» **Task details**: List every line below containing "bericht".

[[ Material for this task, beginning ]]

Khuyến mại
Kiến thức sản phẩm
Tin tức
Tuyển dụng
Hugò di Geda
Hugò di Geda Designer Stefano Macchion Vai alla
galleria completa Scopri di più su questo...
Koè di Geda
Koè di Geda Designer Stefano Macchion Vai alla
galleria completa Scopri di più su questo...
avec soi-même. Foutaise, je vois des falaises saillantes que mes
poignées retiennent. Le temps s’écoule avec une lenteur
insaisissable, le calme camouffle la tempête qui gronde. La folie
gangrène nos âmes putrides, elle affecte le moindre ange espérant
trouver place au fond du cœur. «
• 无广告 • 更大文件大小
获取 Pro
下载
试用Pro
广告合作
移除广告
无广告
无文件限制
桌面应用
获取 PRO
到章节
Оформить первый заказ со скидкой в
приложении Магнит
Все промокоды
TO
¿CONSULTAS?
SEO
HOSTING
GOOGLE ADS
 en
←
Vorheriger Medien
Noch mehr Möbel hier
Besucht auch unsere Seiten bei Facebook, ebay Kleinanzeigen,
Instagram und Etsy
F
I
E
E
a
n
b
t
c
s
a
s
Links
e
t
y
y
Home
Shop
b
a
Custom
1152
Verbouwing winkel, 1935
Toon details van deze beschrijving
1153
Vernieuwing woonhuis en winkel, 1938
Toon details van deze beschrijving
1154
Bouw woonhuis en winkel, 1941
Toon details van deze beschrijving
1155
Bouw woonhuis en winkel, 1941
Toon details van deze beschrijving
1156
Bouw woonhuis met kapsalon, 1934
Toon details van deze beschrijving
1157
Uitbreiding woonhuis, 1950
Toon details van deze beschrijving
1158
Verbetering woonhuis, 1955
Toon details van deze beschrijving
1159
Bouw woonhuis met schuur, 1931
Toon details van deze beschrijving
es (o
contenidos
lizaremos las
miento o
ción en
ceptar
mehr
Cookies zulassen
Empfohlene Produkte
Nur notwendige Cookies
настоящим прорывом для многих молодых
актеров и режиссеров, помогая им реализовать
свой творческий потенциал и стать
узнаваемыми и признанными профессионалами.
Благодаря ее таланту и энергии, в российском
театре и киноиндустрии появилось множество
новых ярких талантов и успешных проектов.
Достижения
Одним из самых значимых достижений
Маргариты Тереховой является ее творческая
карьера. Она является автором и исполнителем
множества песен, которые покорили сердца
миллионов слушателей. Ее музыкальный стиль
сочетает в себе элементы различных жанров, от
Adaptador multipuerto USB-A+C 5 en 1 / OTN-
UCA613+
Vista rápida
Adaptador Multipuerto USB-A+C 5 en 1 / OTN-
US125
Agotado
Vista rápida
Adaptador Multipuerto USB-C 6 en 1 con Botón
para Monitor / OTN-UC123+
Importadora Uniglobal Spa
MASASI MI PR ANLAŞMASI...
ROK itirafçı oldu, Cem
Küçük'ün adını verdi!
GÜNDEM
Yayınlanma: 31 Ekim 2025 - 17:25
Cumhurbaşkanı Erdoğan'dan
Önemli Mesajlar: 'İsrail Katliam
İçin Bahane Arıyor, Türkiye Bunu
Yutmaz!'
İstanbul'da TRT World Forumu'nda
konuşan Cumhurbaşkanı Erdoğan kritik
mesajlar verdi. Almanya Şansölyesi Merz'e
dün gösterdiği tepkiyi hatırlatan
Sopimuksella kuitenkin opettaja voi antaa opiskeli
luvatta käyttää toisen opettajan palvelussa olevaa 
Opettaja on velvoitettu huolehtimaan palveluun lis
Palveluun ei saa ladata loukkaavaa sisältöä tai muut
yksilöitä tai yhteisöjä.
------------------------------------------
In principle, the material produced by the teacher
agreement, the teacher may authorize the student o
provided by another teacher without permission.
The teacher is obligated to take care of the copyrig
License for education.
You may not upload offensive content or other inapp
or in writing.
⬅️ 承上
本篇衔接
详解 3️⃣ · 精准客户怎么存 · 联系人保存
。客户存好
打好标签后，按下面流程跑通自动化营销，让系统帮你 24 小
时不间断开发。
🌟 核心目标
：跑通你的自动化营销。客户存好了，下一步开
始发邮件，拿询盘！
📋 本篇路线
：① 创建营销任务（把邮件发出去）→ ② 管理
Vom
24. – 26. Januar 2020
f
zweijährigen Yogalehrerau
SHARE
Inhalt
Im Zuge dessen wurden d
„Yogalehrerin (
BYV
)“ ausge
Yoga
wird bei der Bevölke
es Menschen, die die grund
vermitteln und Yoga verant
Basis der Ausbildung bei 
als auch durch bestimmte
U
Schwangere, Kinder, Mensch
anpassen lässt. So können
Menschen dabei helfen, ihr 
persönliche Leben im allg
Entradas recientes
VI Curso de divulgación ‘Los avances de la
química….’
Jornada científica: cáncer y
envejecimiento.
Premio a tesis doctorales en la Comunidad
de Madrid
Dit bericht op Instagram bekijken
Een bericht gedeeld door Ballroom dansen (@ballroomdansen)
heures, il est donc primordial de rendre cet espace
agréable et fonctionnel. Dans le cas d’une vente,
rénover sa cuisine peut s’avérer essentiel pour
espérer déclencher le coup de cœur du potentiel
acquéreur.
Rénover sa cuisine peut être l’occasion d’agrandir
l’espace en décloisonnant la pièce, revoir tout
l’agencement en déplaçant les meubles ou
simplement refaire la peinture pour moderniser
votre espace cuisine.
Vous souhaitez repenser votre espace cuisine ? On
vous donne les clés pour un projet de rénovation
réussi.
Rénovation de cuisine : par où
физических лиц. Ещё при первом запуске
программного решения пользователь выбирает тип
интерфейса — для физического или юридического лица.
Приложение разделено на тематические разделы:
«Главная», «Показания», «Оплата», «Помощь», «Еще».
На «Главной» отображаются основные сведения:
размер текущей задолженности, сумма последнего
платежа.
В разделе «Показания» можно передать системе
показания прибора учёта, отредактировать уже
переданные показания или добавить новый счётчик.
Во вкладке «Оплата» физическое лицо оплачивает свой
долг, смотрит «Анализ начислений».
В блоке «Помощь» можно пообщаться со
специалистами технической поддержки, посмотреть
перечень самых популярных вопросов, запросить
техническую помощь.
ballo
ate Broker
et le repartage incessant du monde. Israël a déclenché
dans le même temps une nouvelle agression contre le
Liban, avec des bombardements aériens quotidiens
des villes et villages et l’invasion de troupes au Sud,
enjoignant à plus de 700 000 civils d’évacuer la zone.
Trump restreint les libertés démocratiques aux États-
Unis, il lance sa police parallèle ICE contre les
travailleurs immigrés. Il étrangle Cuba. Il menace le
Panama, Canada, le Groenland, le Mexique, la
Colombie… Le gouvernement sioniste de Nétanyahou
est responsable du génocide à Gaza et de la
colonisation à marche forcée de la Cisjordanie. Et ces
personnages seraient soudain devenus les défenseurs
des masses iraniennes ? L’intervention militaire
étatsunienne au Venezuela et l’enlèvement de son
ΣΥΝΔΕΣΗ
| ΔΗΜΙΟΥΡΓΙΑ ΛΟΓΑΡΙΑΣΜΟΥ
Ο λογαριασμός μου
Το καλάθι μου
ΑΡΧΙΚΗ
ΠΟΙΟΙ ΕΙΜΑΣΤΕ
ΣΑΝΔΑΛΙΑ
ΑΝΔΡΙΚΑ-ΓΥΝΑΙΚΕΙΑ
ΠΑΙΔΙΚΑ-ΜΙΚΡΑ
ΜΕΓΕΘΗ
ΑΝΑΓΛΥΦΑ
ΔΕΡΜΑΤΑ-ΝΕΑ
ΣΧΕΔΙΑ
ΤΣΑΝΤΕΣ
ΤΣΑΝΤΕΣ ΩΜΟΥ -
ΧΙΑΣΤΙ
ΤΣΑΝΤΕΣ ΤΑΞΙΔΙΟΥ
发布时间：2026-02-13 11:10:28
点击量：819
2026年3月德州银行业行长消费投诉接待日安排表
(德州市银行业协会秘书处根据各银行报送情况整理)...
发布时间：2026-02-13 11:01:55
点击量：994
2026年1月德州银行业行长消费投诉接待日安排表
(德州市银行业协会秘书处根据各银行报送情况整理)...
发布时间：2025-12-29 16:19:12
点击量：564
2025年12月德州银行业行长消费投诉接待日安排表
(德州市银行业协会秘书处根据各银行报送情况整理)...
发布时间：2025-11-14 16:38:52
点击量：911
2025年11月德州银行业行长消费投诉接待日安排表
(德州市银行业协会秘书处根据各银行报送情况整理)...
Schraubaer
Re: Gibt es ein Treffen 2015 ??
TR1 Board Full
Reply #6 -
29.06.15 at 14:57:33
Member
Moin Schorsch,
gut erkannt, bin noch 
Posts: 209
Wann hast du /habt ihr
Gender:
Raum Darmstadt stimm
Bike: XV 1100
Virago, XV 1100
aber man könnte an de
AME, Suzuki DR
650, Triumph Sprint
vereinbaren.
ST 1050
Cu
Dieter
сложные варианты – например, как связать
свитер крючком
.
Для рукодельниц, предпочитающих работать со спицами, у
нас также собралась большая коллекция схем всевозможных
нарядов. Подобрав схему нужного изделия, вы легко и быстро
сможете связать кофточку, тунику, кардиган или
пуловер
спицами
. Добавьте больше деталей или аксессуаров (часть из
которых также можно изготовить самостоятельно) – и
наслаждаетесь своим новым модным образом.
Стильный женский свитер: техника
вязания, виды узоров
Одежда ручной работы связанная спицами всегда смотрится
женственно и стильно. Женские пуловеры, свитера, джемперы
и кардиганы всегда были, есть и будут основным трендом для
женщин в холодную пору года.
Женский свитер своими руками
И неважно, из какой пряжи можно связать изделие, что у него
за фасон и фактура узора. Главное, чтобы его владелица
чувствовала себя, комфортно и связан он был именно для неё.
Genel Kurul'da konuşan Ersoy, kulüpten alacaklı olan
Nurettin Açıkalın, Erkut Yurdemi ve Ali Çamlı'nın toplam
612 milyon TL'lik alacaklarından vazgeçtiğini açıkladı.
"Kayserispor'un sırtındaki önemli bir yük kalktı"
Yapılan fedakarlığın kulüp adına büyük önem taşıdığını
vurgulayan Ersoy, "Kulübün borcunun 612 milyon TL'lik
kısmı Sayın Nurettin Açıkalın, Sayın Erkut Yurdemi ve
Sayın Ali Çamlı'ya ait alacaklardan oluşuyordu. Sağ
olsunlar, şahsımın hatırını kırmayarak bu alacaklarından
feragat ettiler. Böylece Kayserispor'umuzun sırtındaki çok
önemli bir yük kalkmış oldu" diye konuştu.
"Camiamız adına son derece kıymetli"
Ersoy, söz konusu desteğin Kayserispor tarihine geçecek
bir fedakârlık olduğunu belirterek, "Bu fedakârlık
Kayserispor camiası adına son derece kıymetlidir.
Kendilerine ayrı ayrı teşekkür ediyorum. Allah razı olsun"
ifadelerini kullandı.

[[ Material for this task, end ]]

» **Result for this task**:
Dit bericht op Instagram bekijken
Een bericht gedeeld door Ballroom dansen (@ballroomdansen)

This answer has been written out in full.